The singer comes to our table and directs his passionate crooning at me. I'm embarrassed but i like it. It goes on along time. We tip him as we have seen the other people in the bar do. The man who has joined us attempts a sign language conversation with Oli all the while staring unsmiling at me. Oli tells him he plays guitar and that i sing. The man keeps on trying to get me to have a go on the mic, but i refuse, this definitely isn't the moment. A twinkly eyed crinkle faced man at the next table strikes up a sign conversation. He is astonishingly   animated and i think that i can understand him. He is warning us about the man at our table, he is not a good man.

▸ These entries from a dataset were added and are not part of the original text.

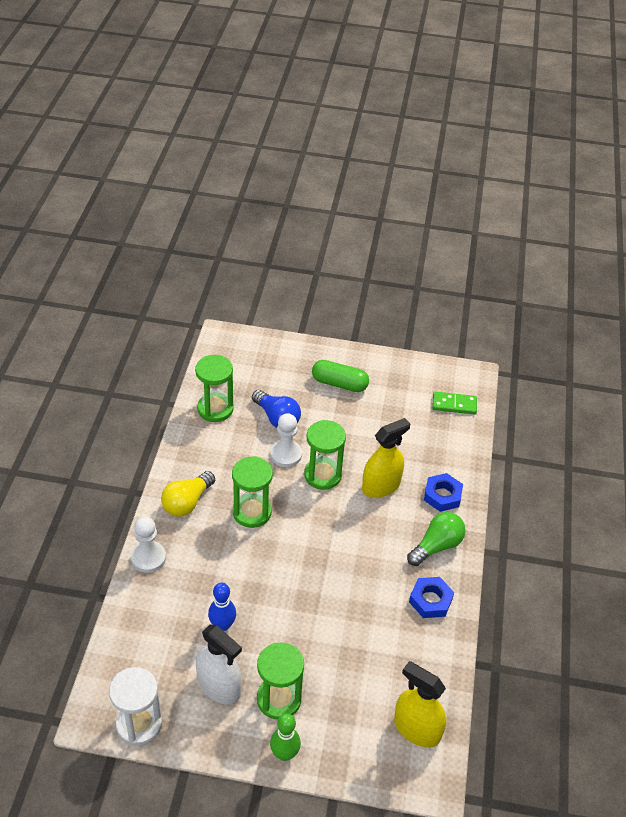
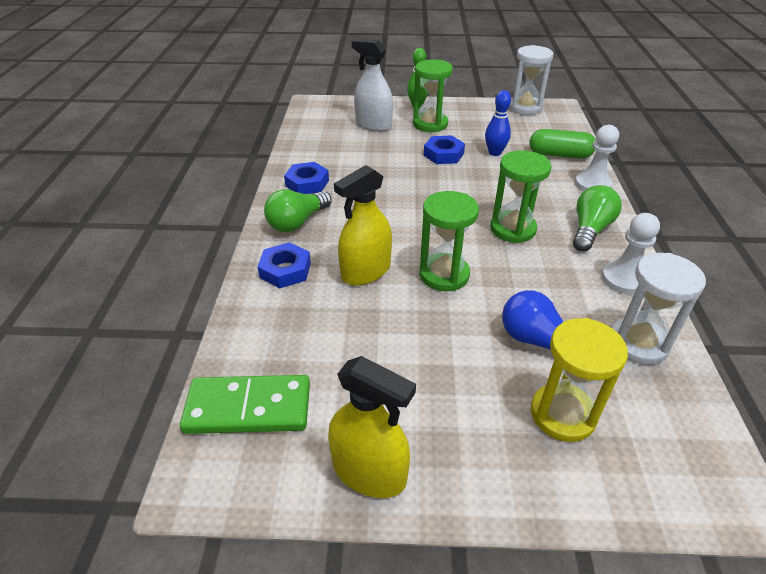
camera: 175 degrees right, 5 degrees down
yellow light bulb [161,471,215,517] -> green light bulb [573,185,622,252]
green hourglass [195,355,234,422] -> white hourglass [611,253,706,365]
white spray bottle [196,625,242,705] -> white spray bottle moved to [352,39,393,131]
white pawn [270,413,302,467] -> white pawn moved to [602,213,660,294]
green capsule [312,360,369,392] -> green capsule moved to [530,129,596,159]
yellow spray bottle [394,661,446,748] -> yellow spray bottle moved to [328,356,416,498]
green domino [432,392,477,414] -> green domino [180,375,310,434], size x1.52
none -> blue nut [424,135,465,164]
none -> yellow hourglass [531,318,628,442]

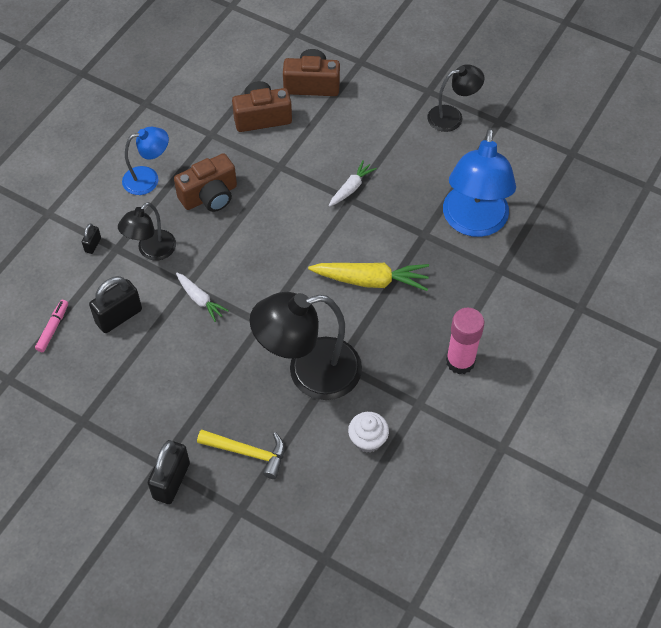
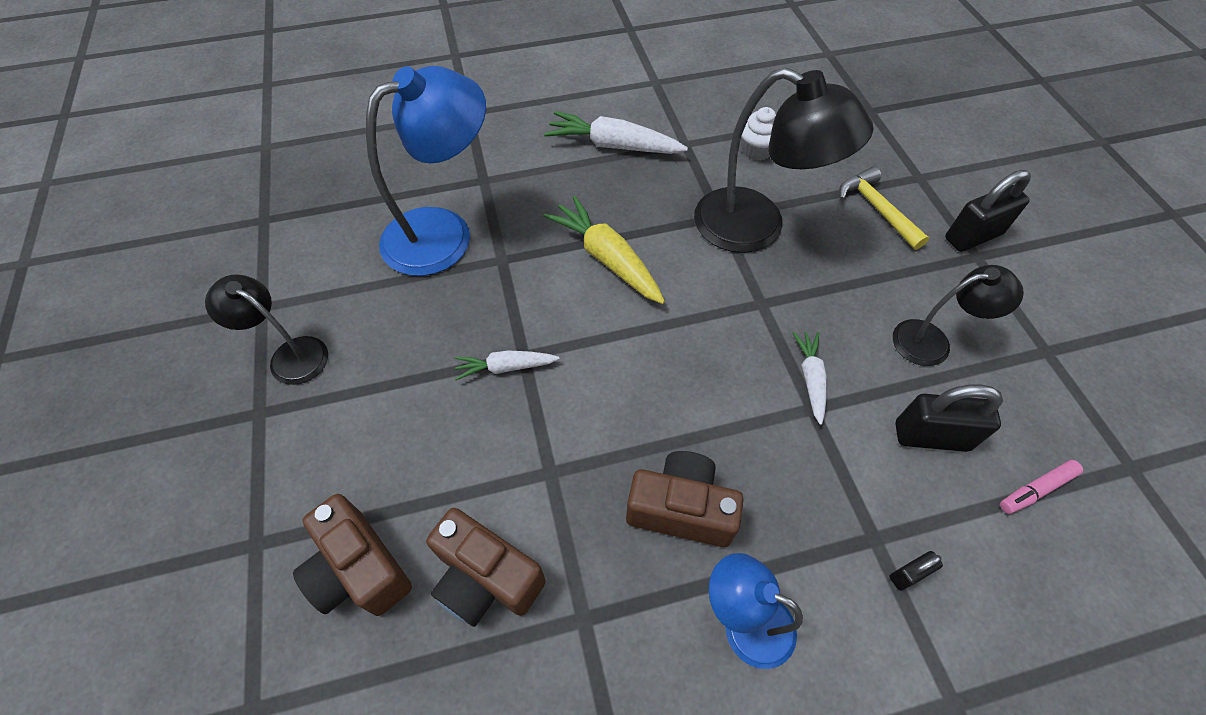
camera: 135 degrees left, 0 degrees up
black lamp [118,202,176,260] -> black lamp moved to [893,265,1024,366]
pink glue stick [446,308,485,374] -> white carrot [544,111,688,154]

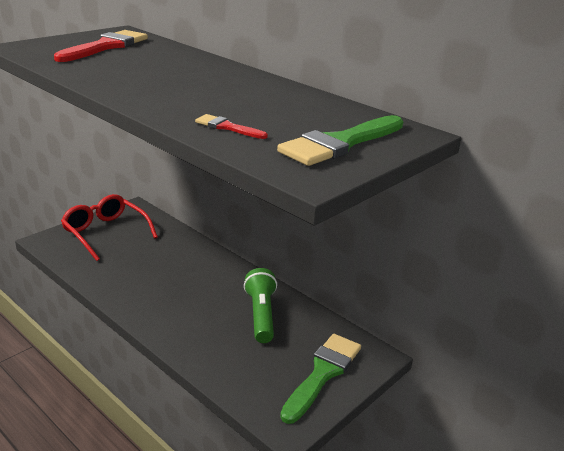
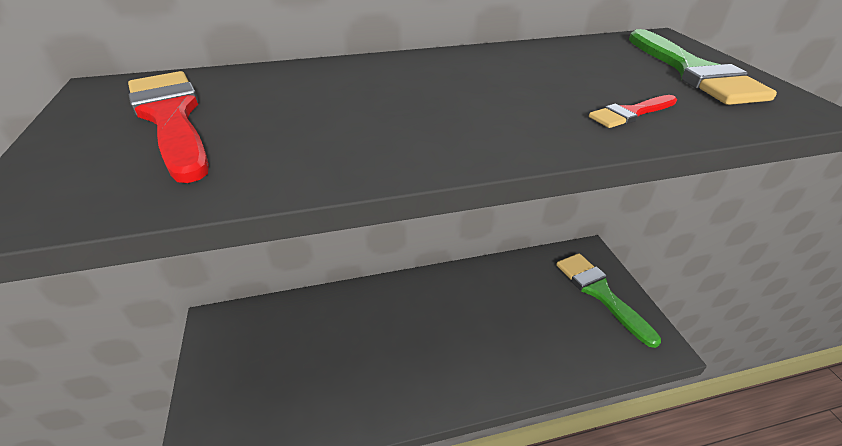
camera: 55 degrees left, 10 degrees up
red glasses [61,194,158,261] -> none
green flashlight [244,268,277,343] -> none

We drink more beer, every now and then crinkly faced man catches our eyes and makes more signs, sometimes raising his fingers up to his head like devil horns. The music stops and we leave, retreating swiftly to the safety of our camp.

 

Getting into Serbia with a theatre company and three trucks was a complicated and expensive business, but leaving again turned out to be even worse. Simple by being there we seemed to have become tainted in the eyes of the European community, infected with eastern otherness which could only be purged by the application of money and through the mediating and complicated intercession of a shipping company. Strange what a difference a few miles in one direction or the other makes On the way in,   the two year old in our company made his statement on border control by doing shit on the pavement in no-man's land. On the way out he was asleep since it was some unearthly hour before we finally got processed and spat back out into fortress Europa.